Pull out every line below that holds the word "investisiyaların".

[Data section]

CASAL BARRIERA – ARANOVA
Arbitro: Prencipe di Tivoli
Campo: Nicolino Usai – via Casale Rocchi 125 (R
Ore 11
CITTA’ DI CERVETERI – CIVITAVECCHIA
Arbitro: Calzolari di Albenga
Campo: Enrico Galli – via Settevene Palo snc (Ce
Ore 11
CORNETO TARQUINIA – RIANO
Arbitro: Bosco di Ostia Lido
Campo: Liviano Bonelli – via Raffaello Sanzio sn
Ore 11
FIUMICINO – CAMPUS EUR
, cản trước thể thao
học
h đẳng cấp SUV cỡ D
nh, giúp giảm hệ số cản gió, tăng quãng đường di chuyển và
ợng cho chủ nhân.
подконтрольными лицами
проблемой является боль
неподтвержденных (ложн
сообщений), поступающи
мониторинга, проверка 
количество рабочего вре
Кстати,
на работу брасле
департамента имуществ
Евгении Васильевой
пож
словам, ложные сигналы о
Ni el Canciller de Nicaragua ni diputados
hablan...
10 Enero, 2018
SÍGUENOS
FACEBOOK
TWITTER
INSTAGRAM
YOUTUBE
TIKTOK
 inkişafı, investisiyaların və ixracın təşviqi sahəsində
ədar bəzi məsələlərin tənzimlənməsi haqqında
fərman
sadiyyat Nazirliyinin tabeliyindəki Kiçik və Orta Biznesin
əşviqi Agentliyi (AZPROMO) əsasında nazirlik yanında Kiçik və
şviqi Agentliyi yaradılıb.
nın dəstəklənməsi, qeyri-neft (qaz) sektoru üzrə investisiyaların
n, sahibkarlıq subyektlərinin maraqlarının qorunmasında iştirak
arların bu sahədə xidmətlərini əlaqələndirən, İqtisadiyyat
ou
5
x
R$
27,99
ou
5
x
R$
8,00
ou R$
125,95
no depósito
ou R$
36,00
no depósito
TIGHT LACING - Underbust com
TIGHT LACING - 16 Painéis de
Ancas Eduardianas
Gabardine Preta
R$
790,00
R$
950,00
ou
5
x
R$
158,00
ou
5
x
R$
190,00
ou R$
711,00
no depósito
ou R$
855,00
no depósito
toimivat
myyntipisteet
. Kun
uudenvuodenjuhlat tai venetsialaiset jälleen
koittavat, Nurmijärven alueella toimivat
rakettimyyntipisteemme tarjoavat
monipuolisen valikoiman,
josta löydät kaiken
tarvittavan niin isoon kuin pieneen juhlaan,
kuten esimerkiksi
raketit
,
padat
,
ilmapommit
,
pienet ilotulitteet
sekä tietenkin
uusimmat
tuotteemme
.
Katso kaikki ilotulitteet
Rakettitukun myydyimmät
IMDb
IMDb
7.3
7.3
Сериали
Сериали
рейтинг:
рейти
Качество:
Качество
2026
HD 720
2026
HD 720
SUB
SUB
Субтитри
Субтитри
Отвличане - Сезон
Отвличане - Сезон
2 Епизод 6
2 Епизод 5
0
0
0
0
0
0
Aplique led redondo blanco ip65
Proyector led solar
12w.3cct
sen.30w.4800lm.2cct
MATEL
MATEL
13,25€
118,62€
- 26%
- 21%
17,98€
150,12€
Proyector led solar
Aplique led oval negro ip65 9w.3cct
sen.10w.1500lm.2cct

[/Data section]

_Response:_
 inkişafı, investisiyaların və ixracın təşviqi sahəsində
nın dəstəklənməsi, qeyri-neft (qaz) sektoru üzrə investisiyaların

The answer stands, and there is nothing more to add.